The second article covers the topic of poverty and childhood stress. It begins with explaining children from impoverished backgrounds have to deal with more as they develop. For example, children from low-income households may live in substandard housing. They may have limited access to healthy food. They may experience malnourishment. They may even experience abuse from stressed out parents and other family members.
This is a very interesting article to read because it goes into topics that most researchers tend to not cover and looks at environmental causes of stress rather than the biological impact stress has on the brain. The article also mentions the idea that stress may accumulate over time and "short circuit" a child's ability to cope resulting in further stress and problems in the long-term. "As exposure to stressors accumulates, physiological response systems that are designed to handle relatively infrequent, acute environmental demands are overwhelmed. Chronic cumulative stressors also disrupt the self-regulatory processes that help children cope with external demands" (Evans & Kim, 2012, p. 43). The strengths lie in its unusual approach to explaining the impact of stress and which populations it may arise more frequently. The weaknesses lie in its lack of comparative literature and evidence that leads to this conclusion.
The third article covers mental health issues brought on by stress in childhood. Mental health issues can be the long-term consequence of prolonged stress, especially during child hood. The researchers also mention in addition, childhood stress mentions what kinds of mental health problems can arise. During a life cycle, children that experienced extreme stress and grew up experienced later on alcoholism, eating disorders, depression, cancer, heart disease, and other chronic illnesses. "Stress is a known precipitant for metabolic and neurological diseases, with sensitive periods identified across the developmental continuum from conception to old age" (Koenig, Walker, Romeo & Lupien, 2011, p. 475).
Although the article was informative, it focused too much on biological impact. It did not detail specific coping mechanisms children use that could develop into mental health problems later on. An example of this would be how children emotionally eat in order to cope with fear and anxiety brought on by stress. The strengths of the article lie in its ability to uncover the idea that stress can influence negatively a child's life in the long-term and may lead to serious chronic diseases and health problems because of it. Stress can and frequently does cause mental health problems in children and later on as they become adults.
The fourth article discusses how stress in the form of social stress affects a child's ability to form relationships. Children exposed to stress early on often form harmful or destructive coping mechanisms. Some of which affect their ability to socialize properly and form relationships with others. This study showed physical effects of stress and its impairing ability in terms of socialization. "Only the performance ratings in HSA children worsened over the course of the following week and were related to more negative PEP. Thus, these results speak for the high clinical relevance dysfunctional PEP may have for the maintenance of social fears already in childhood" (Schmitz, Kramer & Tuschen-Caffier, 2011, p. 789).

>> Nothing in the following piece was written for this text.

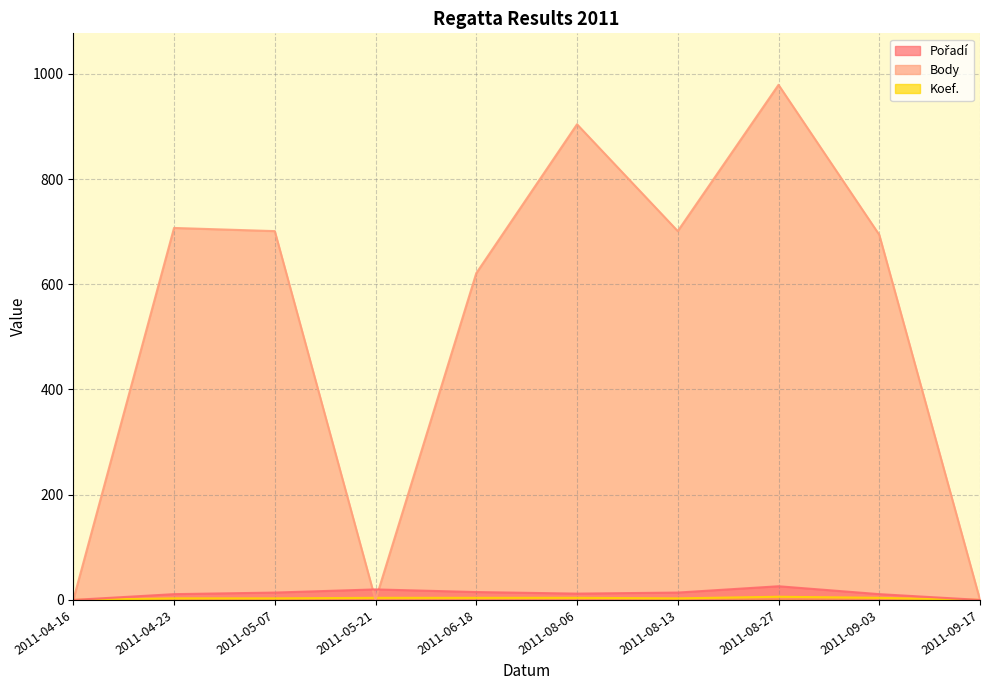

What is the sum of the Pořadí values at 2011-06-18 and 2011-08-27?

41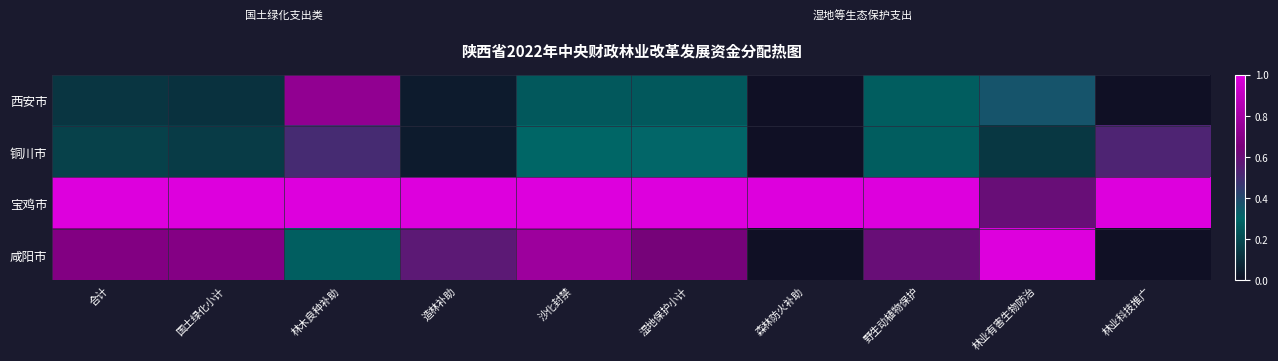

At 林业有害生物防治, list the series in order from smallest to largest.

铜川市, 西安市, 宝鸡市, 咸阳市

Essentially, children develop social fears that carry over to impairing their ability to socialize. The article used language that was often overly complex and hard to understand. This is where the weakness lied. The strengths were in the article covering a topic that not many researchers cover in a way that promoted a better understanding of what children may go through in terms of stress and their impaired ability to socialize because of it. The article also highlights that social fears come from some negative experiences that carry over long-term.